• _LISTED RECORDS_
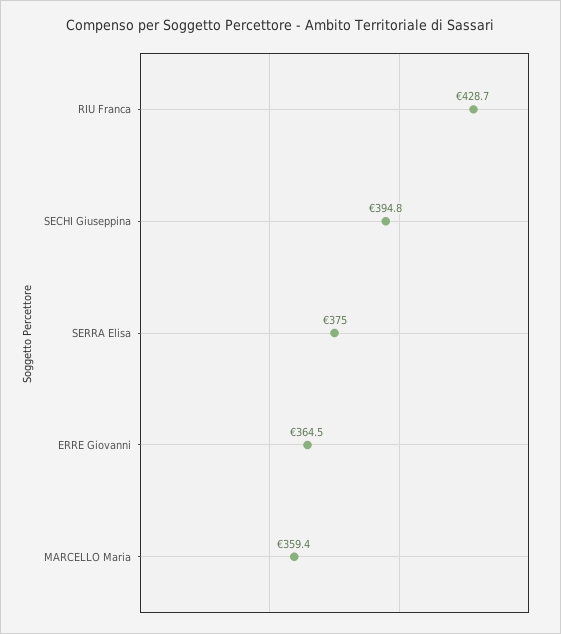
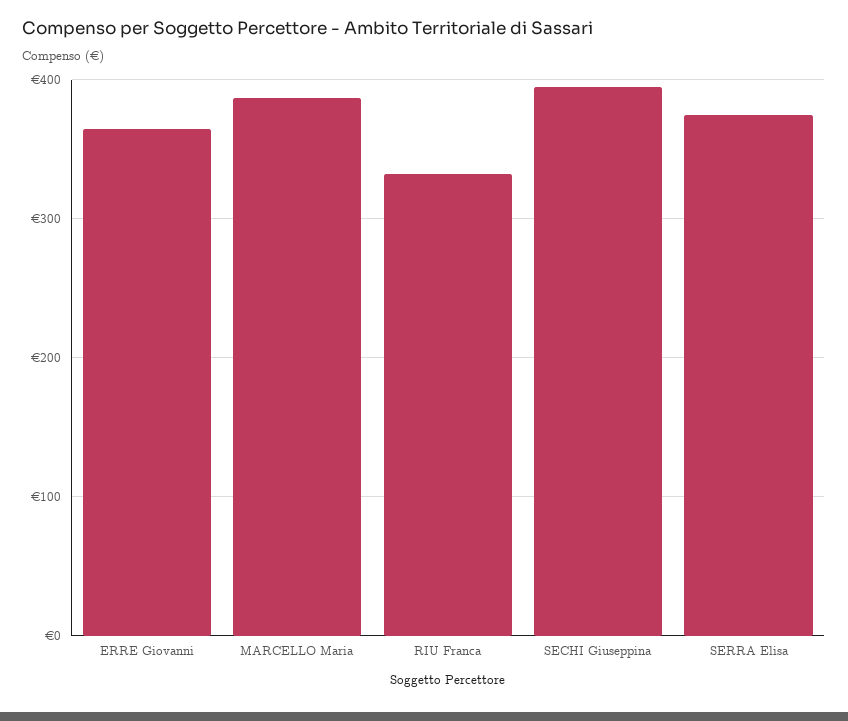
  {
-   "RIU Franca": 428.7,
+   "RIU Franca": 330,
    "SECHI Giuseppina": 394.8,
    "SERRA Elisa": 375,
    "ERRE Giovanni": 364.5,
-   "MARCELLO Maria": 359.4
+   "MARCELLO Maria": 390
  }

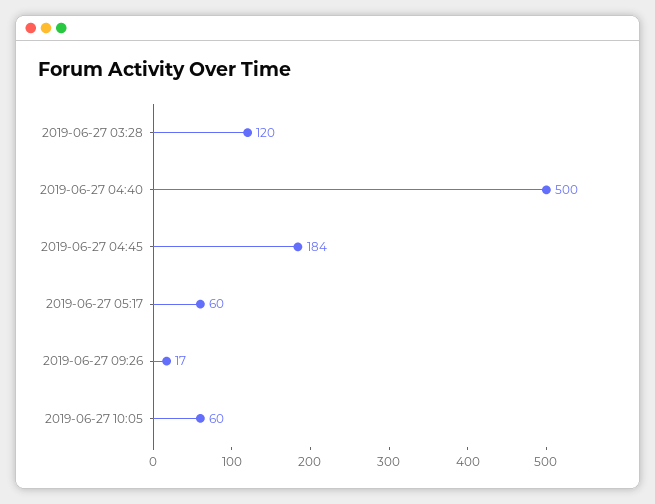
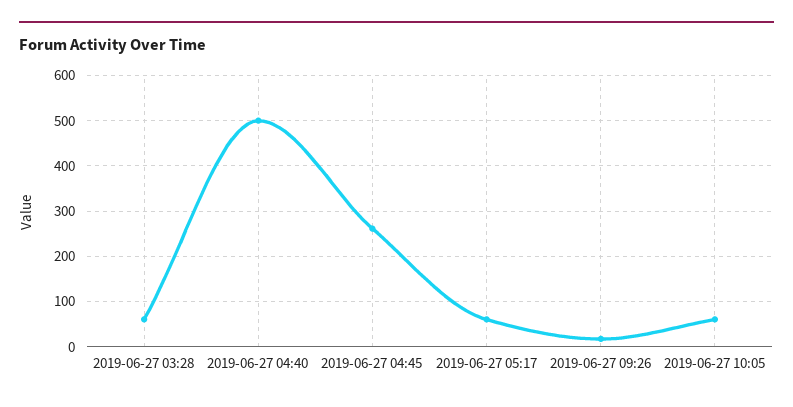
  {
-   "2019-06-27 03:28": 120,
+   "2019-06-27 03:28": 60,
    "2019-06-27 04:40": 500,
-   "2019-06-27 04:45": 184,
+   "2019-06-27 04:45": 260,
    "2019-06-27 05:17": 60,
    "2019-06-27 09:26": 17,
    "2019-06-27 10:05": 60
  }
...
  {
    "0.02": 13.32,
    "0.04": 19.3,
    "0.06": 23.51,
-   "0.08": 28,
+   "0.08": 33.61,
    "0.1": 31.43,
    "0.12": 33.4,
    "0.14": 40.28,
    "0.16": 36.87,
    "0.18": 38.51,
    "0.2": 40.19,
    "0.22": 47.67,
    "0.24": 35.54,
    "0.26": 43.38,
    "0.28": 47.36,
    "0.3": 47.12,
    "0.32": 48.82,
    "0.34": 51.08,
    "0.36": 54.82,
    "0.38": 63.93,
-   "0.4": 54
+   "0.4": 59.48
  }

• _YOUR ASSIGNMENT_
Return every line of the material in which the word "Maria" is found.

• _ANSWER BELOW_
-   "MARCELLO Maria": 359.4
+   "MARCELLO Maria": 390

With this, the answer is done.